NO SWEAT FOR FOGGY WINDOWS

Q  -  We have several newer double-pane windows that always fog up between the glass.  Some people tell me it’s because of a bad seal on the edge and the whole window needs to be replaced, others say we can just replace the glass and not the frame.  What’s the deal???  We also have had a problem with condensation on the inside that runs down and rots the wood frame on some of our older windows.

 

A  -  Windows don’t cause condensation. They just prevent the moisture in the home from escaping to the outside.You may think I’m all wet, but I’ve decided to talk about condensation, only because I receive a lot of questions about foggy windows in the winter.

I often get calls from homeowners who are concerned that their windows are ‘sweating’ or leaking either inside or outside the home because they see moisture on the glass.

It’s important to know the difference between condensation on the glass and between the glass panes of the window.

If you see moisture, fogging or cloudiness between the panes of glass in your window, this indicates that the seal of your window has failed and it’s time to get a new window.  Failed seals lack the energy efficiency and features necessary to help you keep energy bills low and enjoy comfortable living in your home.

If the inside glass surface on double- or triple-glazed windows show excessive moisture, you can be reasonably sure that the moisture is also collecting on your walls and ceilings. This means you should take steps to reduce the humidity level in your home by using exhaust fans and dehumidifiers.

A lot of the water vapor is created by the inhabitants.

A family of four can add a half pint of water vapor every hour to the home just through normal breathing and perspiration. And, if you take a five-minute shower, you produce another half pint of water vapor. Even the simple act of cooking dinner on a gas stove can produce two and a half pints of water vapor.

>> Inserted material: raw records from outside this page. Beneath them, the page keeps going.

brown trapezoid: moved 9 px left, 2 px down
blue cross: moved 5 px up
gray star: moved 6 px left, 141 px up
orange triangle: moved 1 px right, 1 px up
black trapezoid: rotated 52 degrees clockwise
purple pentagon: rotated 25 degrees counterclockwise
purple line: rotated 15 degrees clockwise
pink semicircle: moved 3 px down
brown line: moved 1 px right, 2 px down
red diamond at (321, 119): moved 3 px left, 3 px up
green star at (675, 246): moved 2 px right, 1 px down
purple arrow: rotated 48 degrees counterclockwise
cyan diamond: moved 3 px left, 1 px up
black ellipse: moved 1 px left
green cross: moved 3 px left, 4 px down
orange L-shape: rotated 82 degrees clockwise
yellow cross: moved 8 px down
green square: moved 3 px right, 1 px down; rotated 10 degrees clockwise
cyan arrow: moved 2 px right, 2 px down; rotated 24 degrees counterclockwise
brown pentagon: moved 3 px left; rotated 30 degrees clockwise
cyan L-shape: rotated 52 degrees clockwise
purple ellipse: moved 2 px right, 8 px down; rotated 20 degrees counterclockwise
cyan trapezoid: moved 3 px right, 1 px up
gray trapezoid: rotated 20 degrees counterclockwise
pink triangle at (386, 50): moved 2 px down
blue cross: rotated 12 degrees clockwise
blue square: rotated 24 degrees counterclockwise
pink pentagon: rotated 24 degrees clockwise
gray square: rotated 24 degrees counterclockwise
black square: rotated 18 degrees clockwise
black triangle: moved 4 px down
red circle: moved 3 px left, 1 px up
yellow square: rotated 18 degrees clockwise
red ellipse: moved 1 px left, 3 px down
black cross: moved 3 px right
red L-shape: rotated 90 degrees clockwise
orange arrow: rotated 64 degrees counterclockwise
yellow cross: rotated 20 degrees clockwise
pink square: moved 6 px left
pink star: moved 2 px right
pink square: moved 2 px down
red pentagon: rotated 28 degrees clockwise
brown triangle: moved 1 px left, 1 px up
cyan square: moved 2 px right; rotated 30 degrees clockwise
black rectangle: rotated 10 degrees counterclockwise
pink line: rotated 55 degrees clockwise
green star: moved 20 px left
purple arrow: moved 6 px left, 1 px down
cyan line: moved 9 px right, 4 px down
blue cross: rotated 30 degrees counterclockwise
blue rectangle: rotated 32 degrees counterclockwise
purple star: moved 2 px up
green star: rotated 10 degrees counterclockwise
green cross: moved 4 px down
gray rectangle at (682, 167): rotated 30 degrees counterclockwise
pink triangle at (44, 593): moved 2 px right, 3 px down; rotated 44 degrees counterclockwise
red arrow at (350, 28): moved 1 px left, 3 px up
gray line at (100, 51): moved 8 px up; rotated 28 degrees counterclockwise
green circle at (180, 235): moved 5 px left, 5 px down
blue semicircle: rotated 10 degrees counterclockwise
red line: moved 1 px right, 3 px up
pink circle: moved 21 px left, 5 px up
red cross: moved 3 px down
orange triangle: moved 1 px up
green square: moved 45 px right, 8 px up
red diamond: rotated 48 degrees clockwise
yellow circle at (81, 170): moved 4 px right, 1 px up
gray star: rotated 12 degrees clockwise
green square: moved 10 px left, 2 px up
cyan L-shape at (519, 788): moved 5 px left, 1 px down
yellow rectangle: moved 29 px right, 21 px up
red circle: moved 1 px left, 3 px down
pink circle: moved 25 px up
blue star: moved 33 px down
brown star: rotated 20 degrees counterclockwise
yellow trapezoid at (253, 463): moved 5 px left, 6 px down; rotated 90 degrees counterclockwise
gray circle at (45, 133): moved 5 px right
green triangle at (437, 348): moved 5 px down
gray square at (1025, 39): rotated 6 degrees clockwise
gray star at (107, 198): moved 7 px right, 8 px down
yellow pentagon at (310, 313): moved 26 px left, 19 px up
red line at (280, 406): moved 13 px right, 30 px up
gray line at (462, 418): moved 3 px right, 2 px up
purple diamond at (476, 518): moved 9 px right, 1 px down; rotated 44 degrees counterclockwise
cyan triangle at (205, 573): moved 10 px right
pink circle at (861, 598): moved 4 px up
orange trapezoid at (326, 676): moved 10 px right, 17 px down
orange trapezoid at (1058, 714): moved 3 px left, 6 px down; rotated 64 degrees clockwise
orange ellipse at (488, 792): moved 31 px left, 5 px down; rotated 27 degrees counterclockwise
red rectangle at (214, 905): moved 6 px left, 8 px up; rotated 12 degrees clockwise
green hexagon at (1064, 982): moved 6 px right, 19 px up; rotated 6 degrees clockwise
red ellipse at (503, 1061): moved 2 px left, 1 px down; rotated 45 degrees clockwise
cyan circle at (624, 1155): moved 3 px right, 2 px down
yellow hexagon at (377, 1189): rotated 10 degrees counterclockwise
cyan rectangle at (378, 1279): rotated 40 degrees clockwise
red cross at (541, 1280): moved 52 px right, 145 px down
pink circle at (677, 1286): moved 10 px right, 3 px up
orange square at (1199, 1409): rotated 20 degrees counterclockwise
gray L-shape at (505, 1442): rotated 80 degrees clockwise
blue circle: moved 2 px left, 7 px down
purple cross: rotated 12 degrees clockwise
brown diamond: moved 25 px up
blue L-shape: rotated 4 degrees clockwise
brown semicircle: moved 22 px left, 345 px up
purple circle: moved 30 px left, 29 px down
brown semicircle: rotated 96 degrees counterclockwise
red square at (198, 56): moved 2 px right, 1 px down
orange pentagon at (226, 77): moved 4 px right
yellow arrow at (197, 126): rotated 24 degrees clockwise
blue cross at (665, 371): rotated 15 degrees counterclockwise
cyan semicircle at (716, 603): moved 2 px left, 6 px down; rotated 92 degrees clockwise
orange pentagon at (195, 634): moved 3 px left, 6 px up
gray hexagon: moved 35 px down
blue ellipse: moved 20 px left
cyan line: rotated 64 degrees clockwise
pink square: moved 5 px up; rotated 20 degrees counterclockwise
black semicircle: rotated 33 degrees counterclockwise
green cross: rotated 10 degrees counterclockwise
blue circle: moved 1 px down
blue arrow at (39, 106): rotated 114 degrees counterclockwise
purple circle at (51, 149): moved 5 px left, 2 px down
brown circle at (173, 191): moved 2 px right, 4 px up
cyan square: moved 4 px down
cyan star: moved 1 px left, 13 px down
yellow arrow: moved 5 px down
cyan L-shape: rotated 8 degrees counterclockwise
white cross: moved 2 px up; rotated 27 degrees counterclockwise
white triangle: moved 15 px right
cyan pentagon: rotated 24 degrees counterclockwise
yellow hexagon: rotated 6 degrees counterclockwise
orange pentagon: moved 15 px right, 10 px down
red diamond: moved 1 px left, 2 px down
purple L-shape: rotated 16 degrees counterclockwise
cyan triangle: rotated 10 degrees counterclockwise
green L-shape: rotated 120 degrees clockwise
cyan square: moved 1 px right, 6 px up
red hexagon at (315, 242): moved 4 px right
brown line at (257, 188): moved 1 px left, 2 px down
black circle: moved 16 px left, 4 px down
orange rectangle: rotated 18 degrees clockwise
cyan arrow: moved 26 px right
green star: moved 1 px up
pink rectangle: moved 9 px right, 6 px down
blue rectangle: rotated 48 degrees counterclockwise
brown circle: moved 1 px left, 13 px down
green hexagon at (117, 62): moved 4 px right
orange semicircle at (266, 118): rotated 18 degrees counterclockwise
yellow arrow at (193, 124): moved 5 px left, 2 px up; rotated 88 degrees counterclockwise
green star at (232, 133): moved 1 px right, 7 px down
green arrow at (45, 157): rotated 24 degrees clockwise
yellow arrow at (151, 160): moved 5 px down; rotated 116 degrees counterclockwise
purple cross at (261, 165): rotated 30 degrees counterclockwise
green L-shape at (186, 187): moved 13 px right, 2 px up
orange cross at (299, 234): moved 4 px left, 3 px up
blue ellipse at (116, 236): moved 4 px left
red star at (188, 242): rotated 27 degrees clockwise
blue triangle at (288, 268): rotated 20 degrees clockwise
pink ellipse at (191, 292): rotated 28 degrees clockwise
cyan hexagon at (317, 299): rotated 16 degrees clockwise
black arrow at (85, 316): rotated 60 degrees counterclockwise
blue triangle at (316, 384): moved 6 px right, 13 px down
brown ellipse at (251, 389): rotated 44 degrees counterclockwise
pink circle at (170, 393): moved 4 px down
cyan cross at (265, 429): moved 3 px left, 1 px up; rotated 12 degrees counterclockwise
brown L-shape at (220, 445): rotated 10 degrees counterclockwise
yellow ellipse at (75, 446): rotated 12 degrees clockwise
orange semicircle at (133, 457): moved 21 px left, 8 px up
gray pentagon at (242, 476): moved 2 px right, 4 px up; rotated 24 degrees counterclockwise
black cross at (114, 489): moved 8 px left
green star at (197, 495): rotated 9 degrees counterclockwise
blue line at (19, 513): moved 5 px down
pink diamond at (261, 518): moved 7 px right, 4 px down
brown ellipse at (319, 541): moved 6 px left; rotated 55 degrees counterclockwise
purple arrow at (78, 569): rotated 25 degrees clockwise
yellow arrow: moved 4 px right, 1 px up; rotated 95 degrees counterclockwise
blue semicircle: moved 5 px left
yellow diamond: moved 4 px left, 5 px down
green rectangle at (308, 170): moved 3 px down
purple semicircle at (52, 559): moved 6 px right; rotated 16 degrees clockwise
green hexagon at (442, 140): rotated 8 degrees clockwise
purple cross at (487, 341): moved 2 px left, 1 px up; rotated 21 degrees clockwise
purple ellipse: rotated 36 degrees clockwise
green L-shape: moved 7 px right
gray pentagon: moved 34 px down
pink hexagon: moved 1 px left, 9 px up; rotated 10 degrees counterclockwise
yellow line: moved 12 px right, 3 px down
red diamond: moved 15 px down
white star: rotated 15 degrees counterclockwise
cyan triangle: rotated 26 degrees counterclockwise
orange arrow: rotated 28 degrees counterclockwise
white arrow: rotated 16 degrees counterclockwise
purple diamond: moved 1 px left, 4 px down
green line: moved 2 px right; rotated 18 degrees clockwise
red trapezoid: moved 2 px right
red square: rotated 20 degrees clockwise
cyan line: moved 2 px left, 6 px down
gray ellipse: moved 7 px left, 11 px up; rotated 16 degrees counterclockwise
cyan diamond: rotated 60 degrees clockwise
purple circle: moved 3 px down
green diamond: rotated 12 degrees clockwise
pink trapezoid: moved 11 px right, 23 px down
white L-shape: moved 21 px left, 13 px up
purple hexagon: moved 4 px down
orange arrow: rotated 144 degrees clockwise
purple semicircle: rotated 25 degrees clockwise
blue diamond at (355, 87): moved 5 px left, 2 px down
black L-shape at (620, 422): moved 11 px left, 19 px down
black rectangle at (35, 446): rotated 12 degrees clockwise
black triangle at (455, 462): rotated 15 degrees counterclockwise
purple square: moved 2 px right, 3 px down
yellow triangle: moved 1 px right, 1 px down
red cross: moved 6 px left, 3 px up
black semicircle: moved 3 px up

Water vapor is part of our lives and our homes. To help control the amount of condensation in the home, here’s a short list of things to consider:

Use kitchen and bathroom exhaust fans.

If you have a humidifier, set it to the correct outside temperature.

If your home is overly humid, or if you have a damp basement, use a dehumidifier.

Properly vent clothes dryers, gas appliances and stoves.

Open a window in the bathroom.

Make sure your attic, basement and crawl spaces are well-ventilated and free from obstructions.

Store firewood outside. Freshly cut wood can consist of up to 45 percent water, which adds water vapor to the home. Even well-seasoned firewood generally has a 20 percent to 25 percent moisture content.

Open curtains and blinds to allow more air circulation around your windows.